Looking for some help with / understanding of how the Prolog scripts work in Slurm.

I have a Slurm 14.03.7 installation on a cluster that I am administering. We want to add a process to check that a node has enough disk space on a particular device (/dev/shm in this case) and if not, then set that node to DRAIN with a Reason of "Insufficient diskspace on /dev/shm". For simplicity, imagine I currently have only one node, "n0" in the cluster.
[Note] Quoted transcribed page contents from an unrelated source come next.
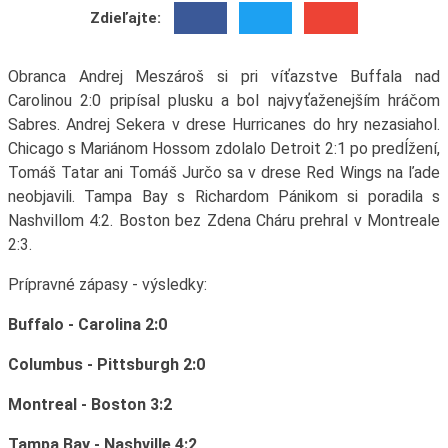
Zdieľajte:
Obranca Andrej Meszároš si pri víťazstve Buffala nad
Carolinou 2:0 pripísal plusku a bol najvyťaženejším hráčom
Sabres. Andrej Sekera v drese Hurricanes do hry nezasiahol.
Chicago s Mariánom Hossom zdolalo Detroit 2:1 po predĺžení,
Tomáš Tatar ani Tomáš Jurčo sa v drese Red Wings na ľade
neobjavili. Tampa Bay s Richardom Pánikom si poradila s
Nashvillom 4:2. Boston bez Zdena Cháru prehral v Montreale
2:3.
Prípravné zápasy - výsledky:
Buffalo - Carolina 2:0
Columbus - Pittsburgh 2:0
Montreal - Boston 3:2
Tampa Bay - Nashville 4:2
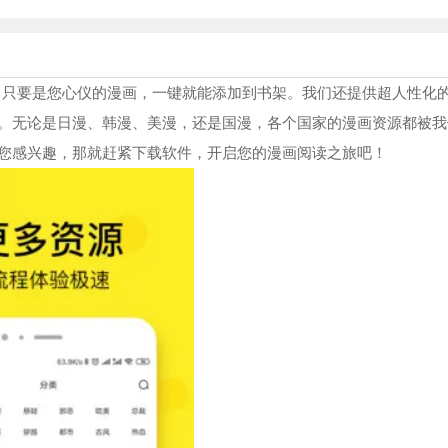
有，只要是您心仪的漫画，一键就能添加到书架。我们还提供超人性化
。无论是日漫、韩漫、美漫，还是国漫，各个国家的漫画资源都被我
您感兴趣，那就赶紧下载软件，开启您的漫画阅读之旅吧！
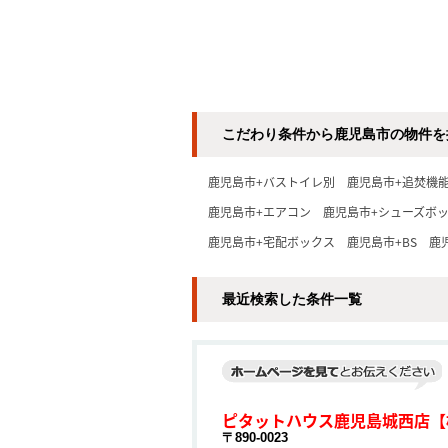
こだわり条件から鹿児島市の物件を
鹿児島市+バストイレ別
鹿児島市+追焚機
鹿児島市+エアコン
鹿児島市+シューズボ
鹿児島市+宅配ボックス
鹿児島市+BS
鹿
最近検索した条件一覧
ピタットハウス鹿児島城西店【
〒890-0023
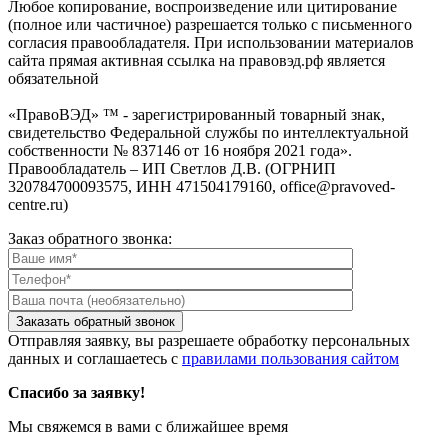
Любое копирование, воспроизведение или цитирование
(полное или частичное) разрешается только с письменного
согласия правообладателя. При использовании материалов
сайта прямая активная ссылка на правовэд.рф является
обязательной
«ПравоВЭД» ™ - зарегистрированный товарный знак,
свидетельство Федеральной службы по интеллектуальной
собственности № 837146 от 16 ноября 2021 года».
Правообладатель – ИП Светлов Д.В. (ОГРНИП
320784700093575, ИНН 471504179160, office@pravoved-
centre.ru)
Заказ обратного звонка:
Отправляя заявку, вы разрешаете обработку персональных
данных и соглашаетесь с
правилами пользования сайтом
Спасибо за заявку!
Мы свяжемся в вами с ближайшее время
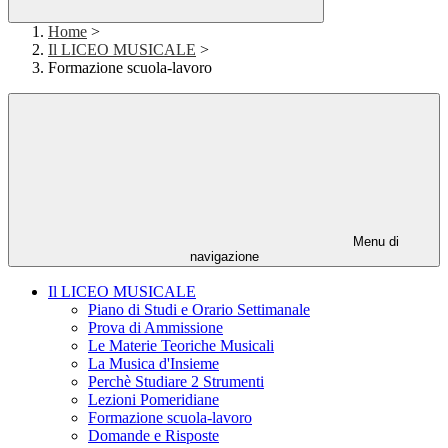
Home
>
Il LICEO MUSICALE
>
Formazione scuola-lavoro
Menu di
navigazione
Il LICEO MUSICALE
Piano di Studi e Orario Settimanale
Prova di Ammissione
Le Materie Teoriche Musicali
La Musica d'Insieme
Perchè Studiare 2 Strumenti
Lezioni Pomeridiane
Formazione scuola-lavoro
Domande e Risposte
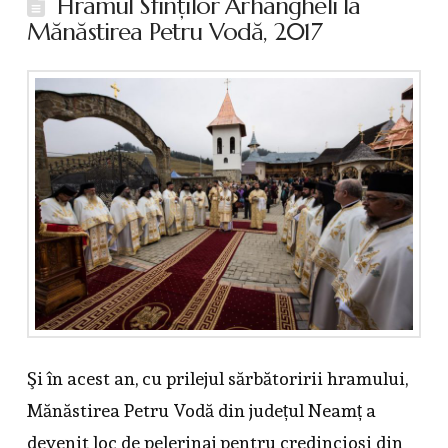
Hramul Sfinţilor Arhangheli la
Mănăstirea Petru Vodă, 2017
Şi în acest an, cu prilejul sărbătoririi hramului,
Mănăstirea Petru Vodă din județul Neamț a
devenit loc de pelerinaj pentru credincioşi din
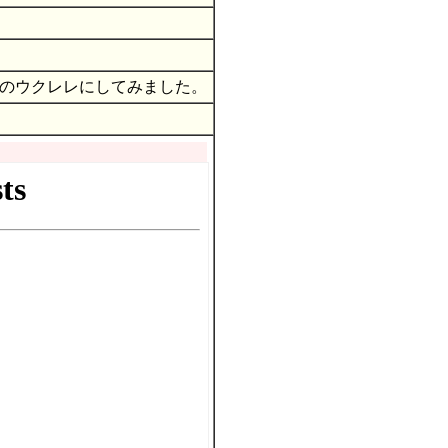
のウクレレにしてみました。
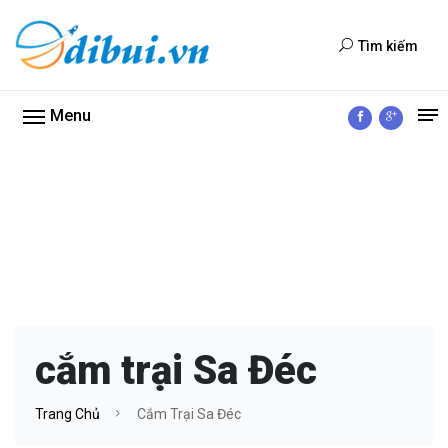
Tìm kiếm
Menu
cắm trại Sa Đéc
Trang Chủ
Cắm Trại Sa Đéc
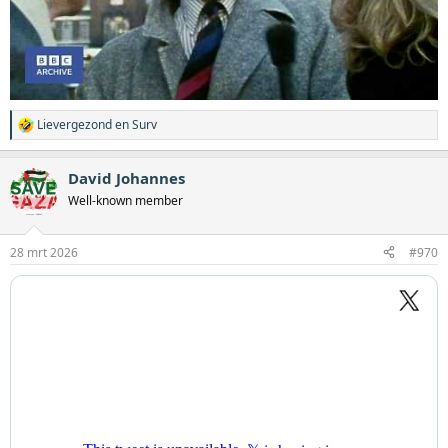
Lievergezond
en
Surv
W
a
a
David Johannes
r
d
Well-known member
e
r
i
28 mrt 2026
#970
n
g
e
n
:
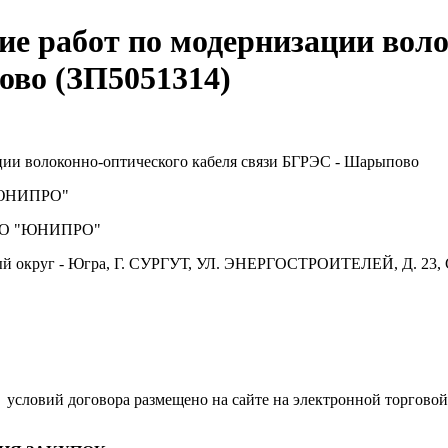
ие работ по модернизации вол
ово (ЗП5051314)
ции волоконно-оптического кабеля связи БГРЭС - Шарыпово
ЮНИПРО"
О "ЮНИПРО"
й округ - Югра, Г. СУРГУТ, УЛ. ЭНЕРГОСТРОИТЕЛЕЙ, Д. 23, 
условий договора размещено на сайте на электронной торговой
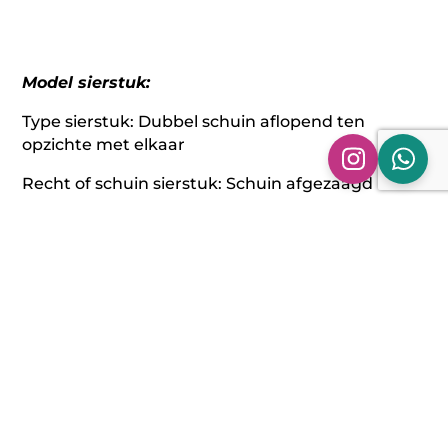
Model sierstuk:
Type sierstuk: Dubbel schuin aflopend ten
opzichte met elkaar
Recht of schuin sierstuk: Schuin afgezaagd
Rand sierstuk: Gerolde rand
Afwerking sierstuk: gepolijst
Montage kant sierstuk: Rechts
Maatvoering sierstuk:
Sierstukken: 2 x Ø 75 mm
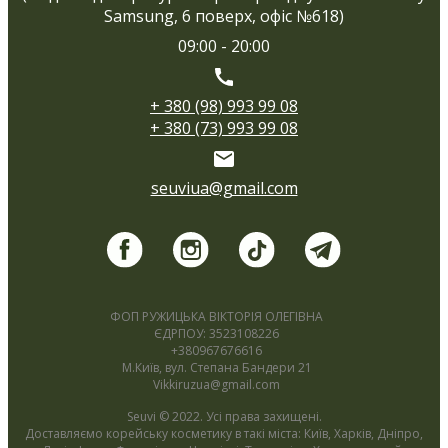
Samsung, 6 поверх, офіс №618)
09:00 - 20:00
+ 380 (98) 993 99 08
+ 380 (73) 993 99 08
seuviua@gmail.com
ФОП РУЖИЦЬКА ВІКТОРІЯ ОЛЕГІВНА
ЄДРПОУ: 3523108226
+380967676616
М.Київ, вул. Степана Бандери 21
Vikkiruzua@gmail.com
Seuvi © 2022. Усі права захищені.
Доставляємо корейську косметику в такі міста: Київ, Харків, Дніпро,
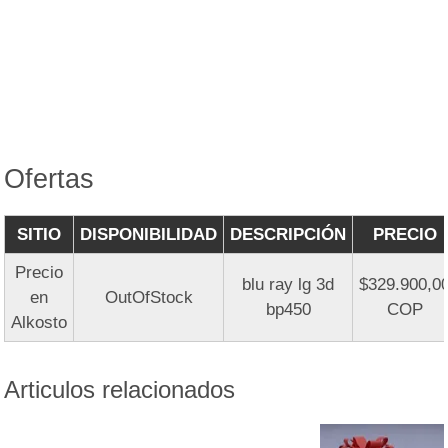
Ofertas
SITIO
DISPONIBILIDAD
DESCRIPCIÓN
PRECIO
Precio
blu ray lg 3d
$329.900,0
en
OutOfStock
bp450
COP
Alkosto
Articulos relacionados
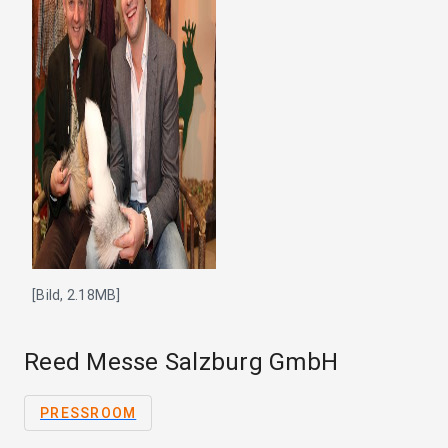
[Bild, 2.18MB]
Reed Messe Salzburg GmbH
PRESSROOM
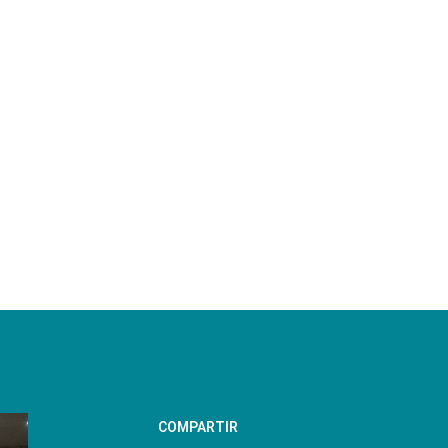
COMPARTIR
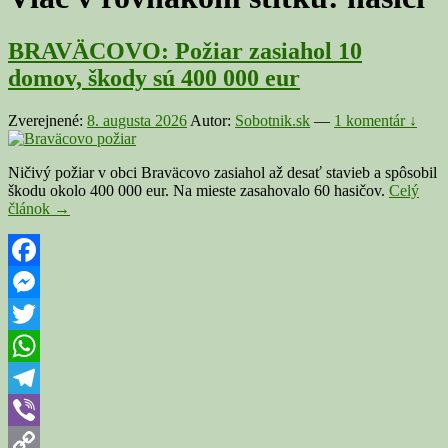
BRAVÄCOVO: Požiar zasiahol 10
domov, škody sú 400 000 eur
Zverejnené:
8. augusta 2026
Autor:
Sobotnik.sk
—
1 komentár ↓
Ničivý požiar v obci Braväcovo zasiahol až desať stavieb a spôsobil
škodu okolo 400 000 eur. Na mieste zasahovalo 60 hasičov.
Celý
BRAVÄCOVO:
článok
→
Požiar
zasiahol
10
domov,
Facebook
škody
Messenger
sú
400
Twitter
000
eur
WhatsApp
Telegram
Viber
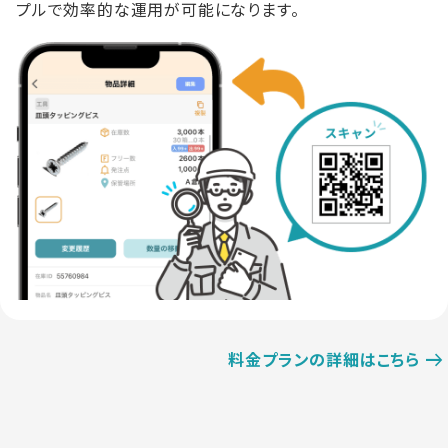
プルで効率的な運用が可能になります。
料金プランの詳細はこちら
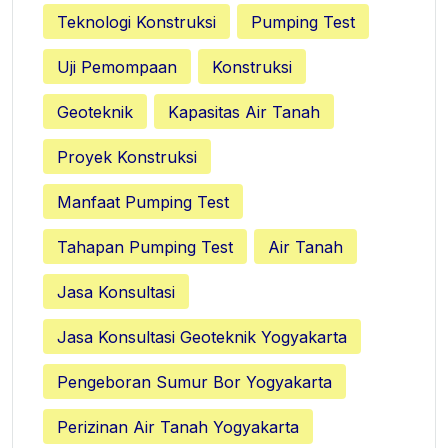
Teknologi Konstruksi
Pumping Test
Uji Pemompaan
Konstruksi
Geoteknik
Kapasitas Air Tanah
Proyek Konstruksi
Manfaat Pumping Test
Tahapan Pumping Test
Air Tanah
Jasa Konsultasi
Jasa Konsultasi Geoteknik Yogyakarta
Pengeboran Sumur Bor Yogyakarta
Perizinan Air Tanah Yogyakarta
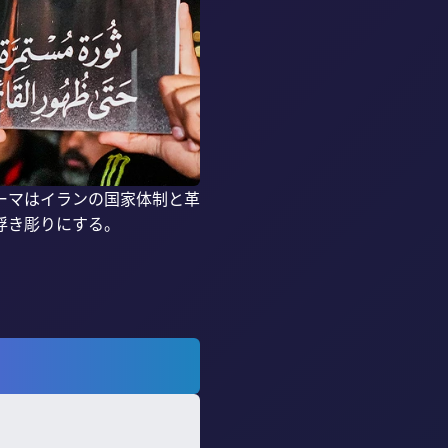
ーマはイランの国家体制と革
き彫りにする。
Preparing for this I wrote a simple test prolog script:

#! /bin/bash
exit 10

As I understand it when I then call srun / sbatch the prolog script will return a non-zero exit code (10) and then the node where this failed will go into the "drain" state while the job should get rescheduled on a different node. However, this seems to not be happening.

$ srun hostname
n0
# All nodes are idle, srun prints n0

I added the explicit command I would want to run to drain the node to my script before it exits:

#! /bin/bash
scontrol update NodeName=n0 State=drain Reason="Insufficient diskspace on /dev/shm"
exit 10

And then when I call `srun hostname` I get the node printing out the hostname, and the node ends up in the drain state.

$ srun hostname
n0
$ sinfo
PARTITION AVAIL TIMELIMIT NODES STATE NODELIST
debug* up infinite 1 drain n0

So I know that the prolog script is running, and if I try to run again it fails to queue, as I would expect:

$ srun hostname
srun: Required node not available (down or drained)
srun: job 235 queued and waiting for resources

Relevant settings from my slurm.conf file:

Prolog=/etc/slurm/slurm.prolog.sh
PrologFlags=Alloc

My question really is after the Prolog script is failing (exit(10)) why does the job continue along?

Alternatively, how would I configure SLURM so that I can do what I really want to do which is to drain a node if the diskspace of a particular disk is insufficient?

Thank you,

~ Ian Lee
Lawrence Livermore National Laboratory
(W) 925-423-4941=